Top of Data extracts

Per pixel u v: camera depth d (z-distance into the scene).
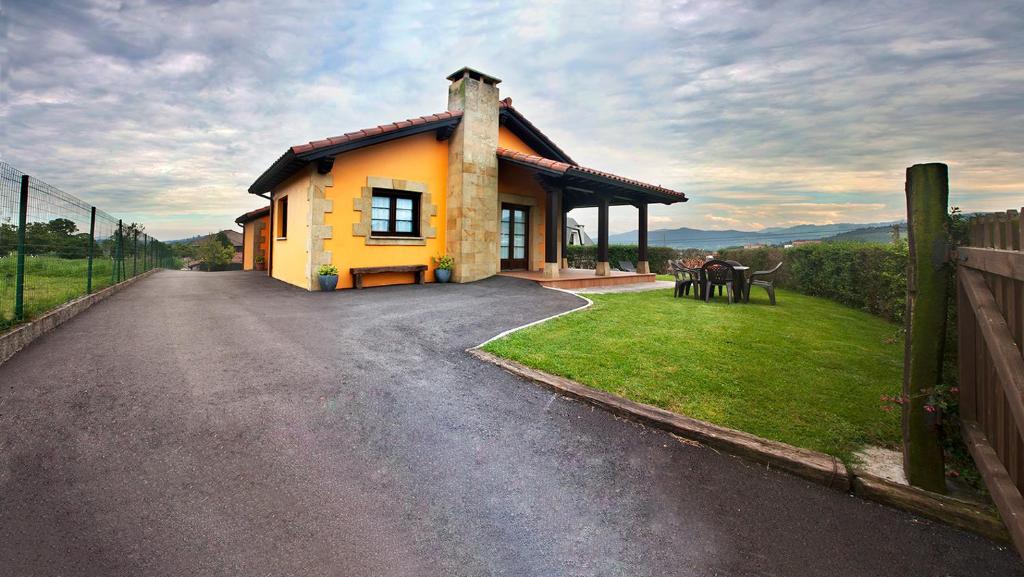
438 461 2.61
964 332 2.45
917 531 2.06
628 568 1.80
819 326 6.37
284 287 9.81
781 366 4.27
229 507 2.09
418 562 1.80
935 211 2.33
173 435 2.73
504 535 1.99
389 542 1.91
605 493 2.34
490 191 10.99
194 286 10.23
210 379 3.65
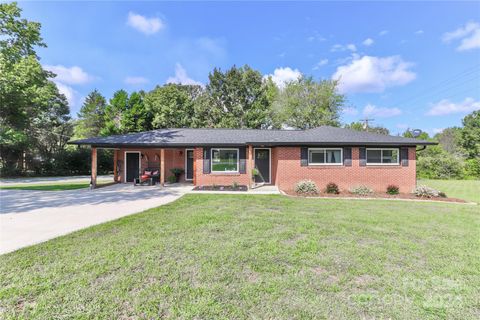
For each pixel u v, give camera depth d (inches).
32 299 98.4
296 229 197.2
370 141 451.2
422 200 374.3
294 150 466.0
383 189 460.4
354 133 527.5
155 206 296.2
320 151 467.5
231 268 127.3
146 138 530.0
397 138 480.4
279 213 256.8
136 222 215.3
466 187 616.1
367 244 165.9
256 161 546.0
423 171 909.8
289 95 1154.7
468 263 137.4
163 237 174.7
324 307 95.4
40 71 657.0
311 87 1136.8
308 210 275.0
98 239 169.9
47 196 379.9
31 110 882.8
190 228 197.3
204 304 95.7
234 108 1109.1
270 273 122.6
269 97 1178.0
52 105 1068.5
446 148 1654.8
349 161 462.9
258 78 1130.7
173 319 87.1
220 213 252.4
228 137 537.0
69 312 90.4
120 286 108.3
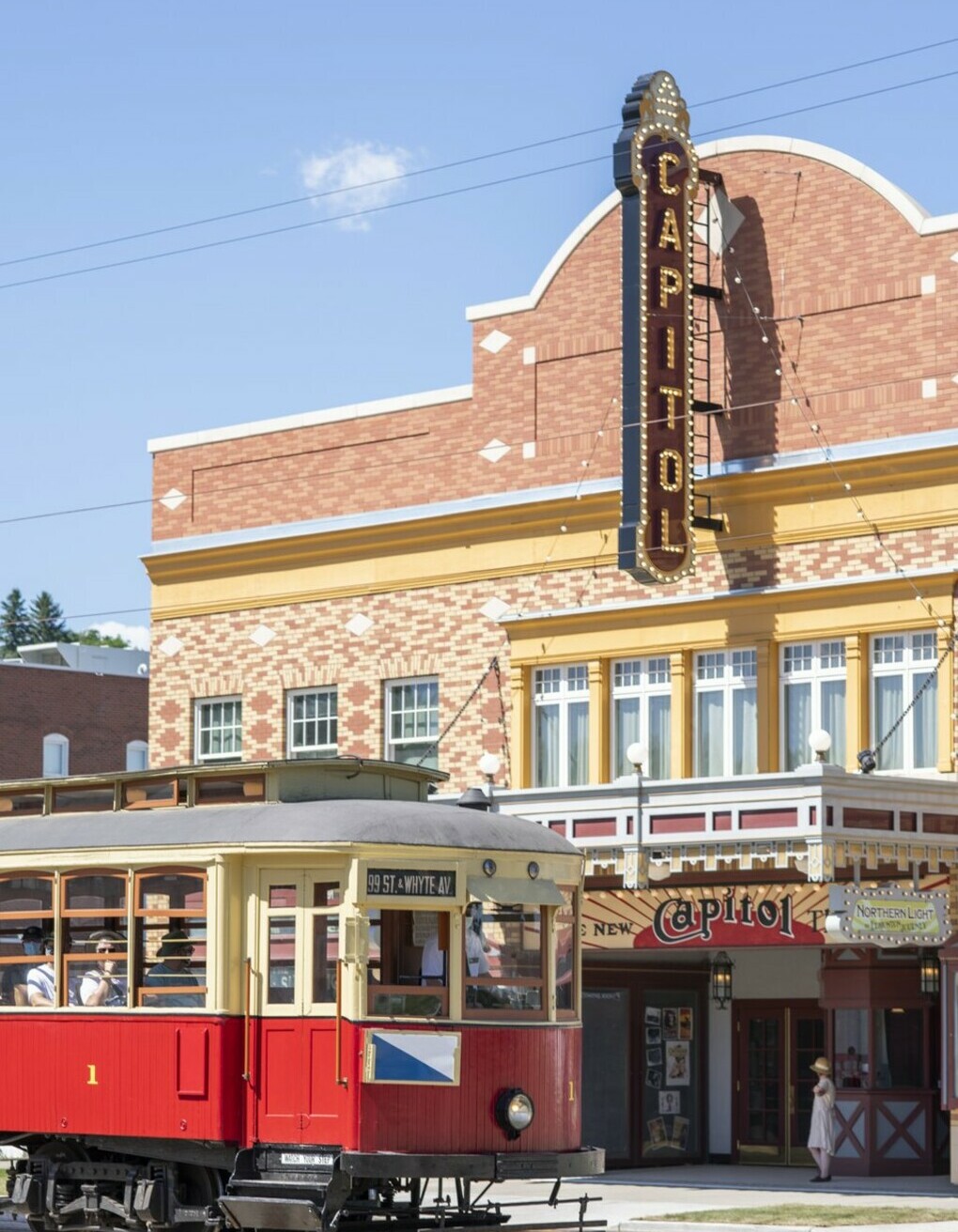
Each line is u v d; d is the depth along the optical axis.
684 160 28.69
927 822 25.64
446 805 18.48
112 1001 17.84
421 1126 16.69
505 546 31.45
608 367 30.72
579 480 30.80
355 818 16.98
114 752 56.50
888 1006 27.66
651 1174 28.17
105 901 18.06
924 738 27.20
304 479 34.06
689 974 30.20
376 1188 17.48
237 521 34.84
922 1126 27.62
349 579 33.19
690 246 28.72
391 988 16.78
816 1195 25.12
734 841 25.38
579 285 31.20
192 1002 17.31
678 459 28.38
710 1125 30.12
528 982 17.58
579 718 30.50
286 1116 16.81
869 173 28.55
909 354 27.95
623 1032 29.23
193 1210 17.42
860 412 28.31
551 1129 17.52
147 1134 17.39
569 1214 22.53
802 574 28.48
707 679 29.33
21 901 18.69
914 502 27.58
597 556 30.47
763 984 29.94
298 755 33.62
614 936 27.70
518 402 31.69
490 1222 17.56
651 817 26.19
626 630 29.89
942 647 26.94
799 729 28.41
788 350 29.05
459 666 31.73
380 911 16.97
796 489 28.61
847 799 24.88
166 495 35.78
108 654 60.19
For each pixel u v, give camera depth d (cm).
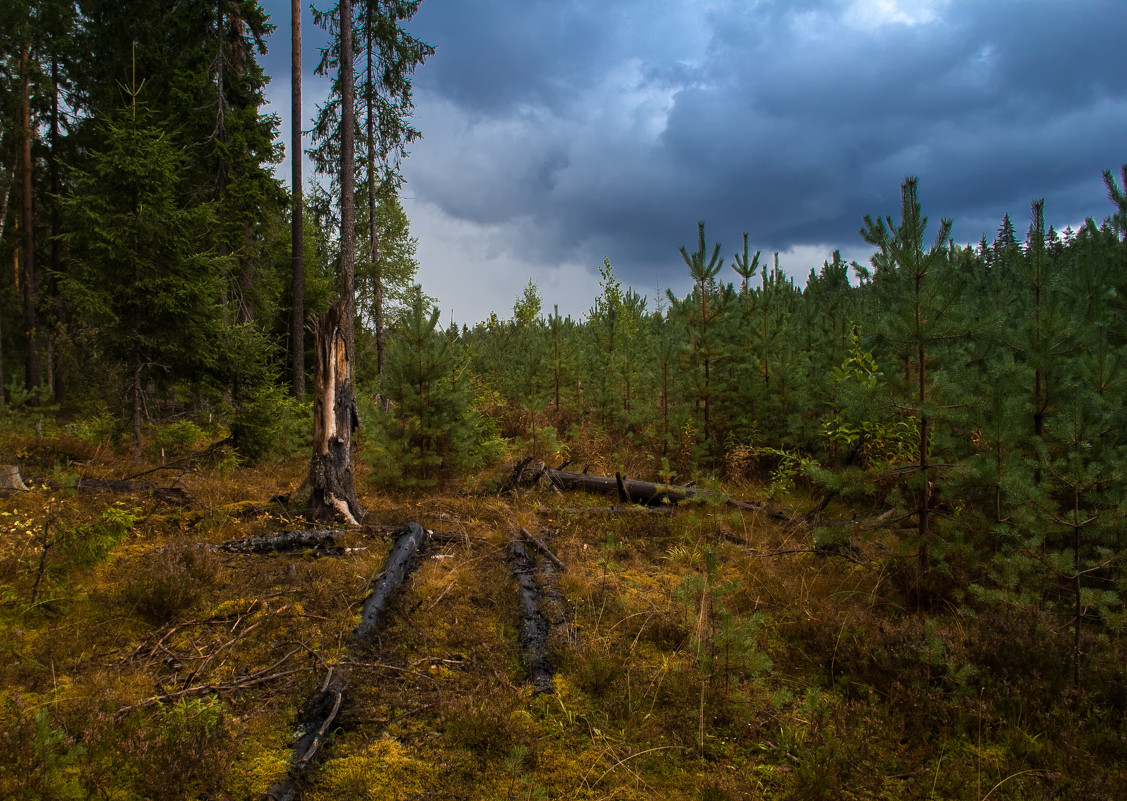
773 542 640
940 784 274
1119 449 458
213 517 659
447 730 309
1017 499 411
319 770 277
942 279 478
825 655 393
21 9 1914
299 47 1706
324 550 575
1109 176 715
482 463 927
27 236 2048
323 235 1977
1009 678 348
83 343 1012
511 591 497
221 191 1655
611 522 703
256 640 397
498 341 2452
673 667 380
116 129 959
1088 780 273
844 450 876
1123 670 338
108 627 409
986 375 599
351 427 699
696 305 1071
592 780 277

Bottom of Data extracts

The problem
How many lines of the listing contain the word "camera"? Reply with only the number.

Task response
3